**Page extract:**
..........
It consisted of a landing module, an experiment module, living quarters,
storage and a greenhouse. There was also a separate module simulating Mars’s
surface.
The main goal of the experiment was to study human responses to
extreme stress when there’s nowhere to escape or obtain help. While physical
survival in isolation is possible, things otherwise taken for granted on Earth,
such as a variety of events and easy communication, are missing. Time becomes
an abstraction, and the days blend together. The lack of personal space or
opportunity to have privacy takes a very heavy psychological toll.
According to one of the participants in the experiment, “Our
beds were basically three-tier bunks, with the bottom one almost at ground
level. We decided to switch bunks every 10 days, since it was hard to sleep on
the bottom bunk due to the high concentration of carbon dioxide.”
There were no serious conflicts among the Mars-500 experiment
participants; the men locked up in the capsule mainly had to battle monotony
and boredom, especially after the simulated landing on Mars in February of this
year.
..........
Items from a dataset
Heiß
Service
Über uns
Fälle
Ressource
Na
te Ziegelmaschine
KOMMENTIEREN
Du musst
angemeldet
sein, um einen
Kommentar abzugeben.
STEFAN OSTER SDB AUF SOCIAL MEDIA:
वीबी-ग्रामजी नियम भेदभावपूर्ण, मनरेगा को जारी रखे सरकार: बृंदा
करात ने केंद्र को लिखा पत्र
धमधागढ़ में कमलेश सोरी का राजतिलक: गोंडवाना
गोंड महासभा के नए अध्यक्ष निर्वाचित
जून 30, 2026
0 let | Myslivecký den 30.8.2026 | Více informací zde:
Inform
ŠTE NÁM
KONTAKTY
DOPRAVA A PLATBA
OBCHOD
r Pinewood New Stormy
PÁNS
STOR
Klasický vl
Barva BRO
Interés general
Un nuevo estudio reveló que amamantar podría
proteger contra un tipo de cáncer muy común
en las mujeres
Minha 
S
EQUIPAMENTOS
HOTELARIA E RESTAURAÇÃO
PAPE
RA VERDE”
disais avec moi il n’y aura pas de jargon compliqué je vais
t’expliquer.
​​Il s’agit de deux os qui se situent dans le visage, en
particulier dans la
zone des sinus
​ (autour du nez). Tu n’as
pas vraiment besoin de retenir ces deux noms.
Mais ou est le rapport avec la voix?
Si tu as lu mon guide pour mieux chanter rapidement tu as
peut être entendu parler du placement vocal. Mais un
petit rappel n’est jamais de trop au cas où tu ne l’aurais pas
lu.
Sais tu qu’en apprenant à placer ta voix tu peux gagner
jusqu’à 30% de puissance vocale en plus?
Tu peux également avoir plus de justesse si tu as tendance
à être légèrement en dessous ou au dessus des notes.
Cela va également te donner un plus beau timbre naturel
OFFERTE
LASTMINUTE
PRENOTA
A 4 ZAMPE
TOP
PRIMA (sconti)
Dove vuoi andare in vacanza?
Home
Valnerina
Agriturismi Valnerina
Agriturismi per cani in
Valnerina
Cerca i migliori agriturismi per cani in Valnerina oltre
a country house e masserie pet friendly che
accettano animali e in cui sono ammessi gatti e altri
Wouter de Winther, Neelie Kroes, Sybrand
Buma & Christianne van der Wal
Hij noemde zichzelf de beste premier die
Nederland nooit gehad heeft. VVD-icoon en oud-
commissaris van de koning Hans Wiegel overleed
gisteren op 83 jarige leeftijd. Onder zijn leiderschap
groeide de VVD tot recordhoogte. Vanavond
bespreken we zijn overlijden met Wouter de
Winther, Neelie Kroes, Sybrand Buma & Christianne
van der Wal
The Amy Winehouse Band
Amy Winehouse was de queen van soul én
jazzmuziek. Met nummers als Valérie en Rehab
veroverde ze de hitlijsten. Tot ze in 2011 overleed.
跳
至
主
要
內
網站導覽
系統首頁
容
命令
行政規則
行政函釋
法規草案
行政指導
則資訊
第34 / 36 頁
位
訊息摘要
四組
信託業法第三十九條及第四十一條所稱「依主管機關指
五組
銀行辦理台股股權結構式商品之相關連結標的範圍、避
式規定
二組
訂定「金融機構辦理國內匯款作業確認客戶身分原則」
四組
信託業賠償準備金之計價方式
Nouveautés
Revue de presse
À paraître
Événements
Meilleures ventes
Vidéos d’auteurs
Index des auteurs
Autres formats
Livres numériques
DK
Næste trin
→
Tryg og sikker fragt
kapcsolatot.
..........
**Written task A:** According to the Mars-500 passage, why did the participants switch bunks every 10 days?
**Written task B:** Please list every component of the facility that the Mars-500 passage names.

**Answer box A:** It was hard to sleep on the bottom bunk because of the high concentration of carbon dioxide.

**Answer box B:**
- Landing module
- Experiment module
- Living quarters
- Storage
- Greenhouse
- Separate module simulating Mars's surface